What give anyone the right to make that judgment call unilaterally?

And, I wonder, as if there was a way to count, whether Hussein or Bush killed and displaced more Iraqis?

And don't even get me started on how the war was run. It just proved to me that an ideologue is incapable of the complex management required to run a war (or a country). Pragmatic thinking is needed. When an idea doesn't work, you change, you adapt, you compromise, you do things that an ideologue won't do. An ideologue, when things go wrong, will just dig in their heels and refuse to change, they are too invested in their theories, they are their theories, and will cling on to them long after they've been shown to be wrong. Look at how sure Don Rumsfeld is that he will be proved right in the end.

What would Iraq look like if we hadn't invaded? There is no way to know and it is pointless to speculate.

I do know that we wouldn't have had tens of thousands of dead and injured American soldiers. We would have billions more in our treasury and fewer debts. We would have kept the military industrial complex and anyone who had a connection inside the Republican party from pillaging our tax dollars.

The question to answer now not what we should have done in the past but what we should do in the future.

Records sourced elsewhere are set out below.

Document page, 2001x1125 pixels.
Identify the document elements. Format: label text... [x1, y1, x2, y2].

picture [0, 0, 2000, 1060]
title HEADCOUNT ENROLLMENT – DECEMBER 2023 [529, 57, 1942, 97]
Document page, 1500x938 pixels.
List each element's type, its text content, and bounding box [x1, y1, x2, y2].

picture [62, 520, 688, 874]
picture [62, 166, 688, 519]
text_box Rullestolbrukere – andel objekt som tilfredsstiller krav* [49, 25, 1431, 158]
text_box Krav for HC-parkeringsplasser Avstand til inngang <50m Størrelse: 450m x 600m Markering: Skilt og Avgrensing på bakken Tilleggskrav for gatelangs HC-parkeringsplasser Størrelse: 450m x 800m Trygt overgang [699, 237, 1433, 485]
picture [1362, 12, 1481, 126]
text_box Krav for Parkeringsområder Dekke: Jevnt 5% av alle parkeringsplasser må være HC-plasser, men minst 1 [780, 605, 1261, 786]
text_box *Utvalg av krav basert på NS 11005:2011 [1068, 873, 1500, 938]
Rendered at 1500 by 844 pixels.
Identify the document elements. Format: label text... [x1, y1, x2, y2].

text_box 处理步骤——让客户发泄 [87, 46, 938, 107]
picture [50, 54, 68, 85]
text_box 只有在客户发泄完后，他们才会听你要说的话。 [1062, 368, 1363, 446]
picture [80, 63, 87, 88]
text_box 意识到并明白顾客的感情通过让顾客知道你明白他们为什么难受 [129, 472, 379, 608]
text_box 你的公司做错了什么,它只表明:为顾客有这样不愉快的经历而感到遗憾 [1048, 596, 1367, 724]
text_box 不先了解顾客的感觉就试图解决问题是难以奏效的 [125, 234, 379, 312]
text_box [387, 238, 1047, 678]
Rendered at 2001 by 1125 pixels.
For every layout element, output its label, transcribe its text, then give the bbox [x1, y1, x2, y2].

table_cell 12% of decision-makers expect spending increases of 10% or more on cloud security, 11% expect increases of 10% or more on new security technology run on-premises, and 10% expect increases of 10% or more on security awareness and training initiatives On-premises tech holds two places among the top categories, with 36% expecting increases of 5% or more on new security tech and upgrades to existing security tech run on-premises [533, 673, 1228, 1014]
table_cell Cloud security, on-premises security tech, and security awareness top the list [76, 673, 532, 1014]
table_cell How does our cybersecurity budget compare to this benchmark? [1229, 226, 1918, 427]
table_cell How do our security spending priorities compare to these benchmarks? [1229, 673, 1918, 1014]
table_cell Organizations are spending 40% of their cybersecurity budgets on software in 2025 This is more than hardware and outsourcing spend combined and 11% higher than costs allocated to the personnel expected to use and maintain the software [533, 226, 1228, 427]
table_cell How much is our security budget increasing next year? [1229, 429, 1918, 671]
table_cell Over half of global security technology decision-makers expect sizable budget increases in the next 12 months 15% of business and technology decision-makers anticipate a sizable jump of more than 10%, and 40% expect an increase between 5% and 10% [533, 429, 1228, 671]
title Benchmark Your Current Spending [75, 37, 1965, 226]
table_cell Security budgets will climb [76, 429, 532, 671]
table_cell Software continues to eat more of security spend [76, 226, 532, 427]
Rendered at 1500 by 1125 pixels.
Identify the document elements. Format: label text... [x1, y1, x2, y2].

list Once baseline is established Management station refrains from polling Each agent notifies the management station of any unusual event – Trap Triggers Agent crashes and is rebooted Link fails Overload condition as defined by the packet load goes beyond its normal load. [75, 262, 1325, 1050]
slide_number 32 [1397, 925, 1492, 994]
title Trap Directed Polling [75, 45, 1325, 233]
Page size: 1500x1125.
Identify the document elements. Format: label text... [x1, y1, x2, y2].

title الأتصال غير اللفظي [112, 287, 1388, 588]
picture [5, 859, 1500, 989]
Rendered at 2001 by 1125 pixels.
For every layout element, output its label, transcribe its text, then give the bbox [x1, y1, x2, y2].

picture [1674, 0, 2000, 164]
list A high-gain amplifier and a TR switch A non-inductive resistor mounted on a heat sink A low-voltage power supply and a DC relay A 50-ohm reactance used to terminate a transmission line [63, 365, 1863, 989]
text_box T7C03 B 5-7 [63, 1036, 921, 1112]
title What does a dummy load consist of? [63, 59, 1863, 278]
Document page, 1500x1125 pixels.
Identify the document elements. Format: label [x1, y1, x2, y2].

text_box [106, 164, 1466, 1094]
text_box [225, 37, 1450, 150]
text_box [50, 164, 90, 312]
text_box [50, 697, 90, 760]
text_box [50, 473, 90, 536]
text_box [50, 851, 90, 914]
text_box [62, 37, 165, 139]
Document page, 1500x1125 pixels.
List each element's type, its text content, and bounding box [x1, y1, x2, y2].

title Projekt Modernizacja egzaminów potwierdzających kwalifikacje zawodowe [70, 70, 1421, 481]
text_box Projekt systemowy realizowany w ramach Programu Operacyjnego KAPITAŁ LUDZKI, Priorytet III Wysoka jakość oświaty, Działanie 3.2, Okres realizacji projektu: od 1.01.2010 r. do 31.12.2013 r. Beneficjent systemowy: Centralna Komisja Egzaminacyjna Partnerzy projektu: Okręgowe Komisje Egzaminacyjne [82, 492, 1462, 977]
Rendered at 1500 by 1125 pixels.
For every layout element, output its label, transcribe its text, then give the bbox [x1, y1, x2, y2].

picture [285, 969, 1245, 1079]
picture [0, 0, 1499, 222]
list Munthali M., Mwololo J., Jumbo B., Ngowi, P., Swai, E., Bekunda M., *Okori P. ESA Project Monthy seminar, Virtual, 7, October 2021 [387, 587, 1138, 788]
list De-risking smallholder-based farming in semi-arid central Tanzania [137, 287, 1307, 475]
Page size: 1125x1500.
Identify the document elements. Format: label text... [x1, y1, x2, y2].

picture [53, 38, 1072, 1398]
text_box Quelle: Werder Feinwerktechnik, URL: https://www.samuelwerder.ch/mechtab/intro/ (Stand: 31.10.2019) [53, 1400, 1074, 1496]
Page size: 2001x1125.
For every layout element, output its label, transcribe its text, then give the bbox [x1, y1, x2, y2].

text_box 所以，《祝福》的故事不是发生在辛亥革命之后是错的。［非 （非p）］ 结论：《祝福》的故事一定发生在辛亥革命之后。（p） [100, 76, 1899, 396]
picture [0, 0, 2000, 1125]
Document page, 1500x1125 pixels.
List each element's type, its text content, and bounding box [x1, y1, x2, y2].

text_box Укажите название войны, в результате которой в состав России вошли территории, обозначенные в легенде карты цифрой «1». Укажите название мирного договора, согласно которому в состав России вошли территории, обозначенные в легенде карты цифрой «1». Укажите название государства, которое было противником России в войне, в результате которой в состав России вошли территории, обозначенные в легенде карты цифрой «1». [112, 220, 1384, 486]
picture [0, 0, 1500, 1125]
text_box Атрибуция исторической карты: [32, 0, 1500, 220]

We kept fighting in Vietnam long after there was any chance of victory. Billions wasted and who knows how many dead and injured.

What will happen in Iraq if we leave? Will it be worse than if we stayed? I think not, because after getting the stick from us, they will be more than willing to get the carrots from us. No country is going to invade with us looking over Iraq (except Turkey, and that is a localized problem and manageable) and no government that arises from the ashes is going to go too mad with power, unless it is another colonel led coup backed by the CIA. Why? Because war sucks and civil war sucks greatly.

We were wrong to go in, incompetent in occupation, and have lost our moral clarity as a result. Torture? Great! Invade countries who aren't a threat? Superb! Rendition? Gulag Guantanamo?

We need to say "Sorry" and back off and start again with regional diplomacy, which will require patience, perseverance, and perspective.

This isn't "antiwar groupthink". It is just clear thinking.

Posted by: capemh | December 7, 2007 01:00 AM

Martinez answer on the Iraq question embodies the Beltway elite.
He never even thinks to mention the hundreds of thousands of people who are dead becuase of the war, the four million who have been made refugees, the uncounted who have been maimed or traumatized.

They don't count in Martinez cocktail party circuit where the good news is that the D.C. Villagers can expect invitations from the French and German embassy parties again. Whoopee.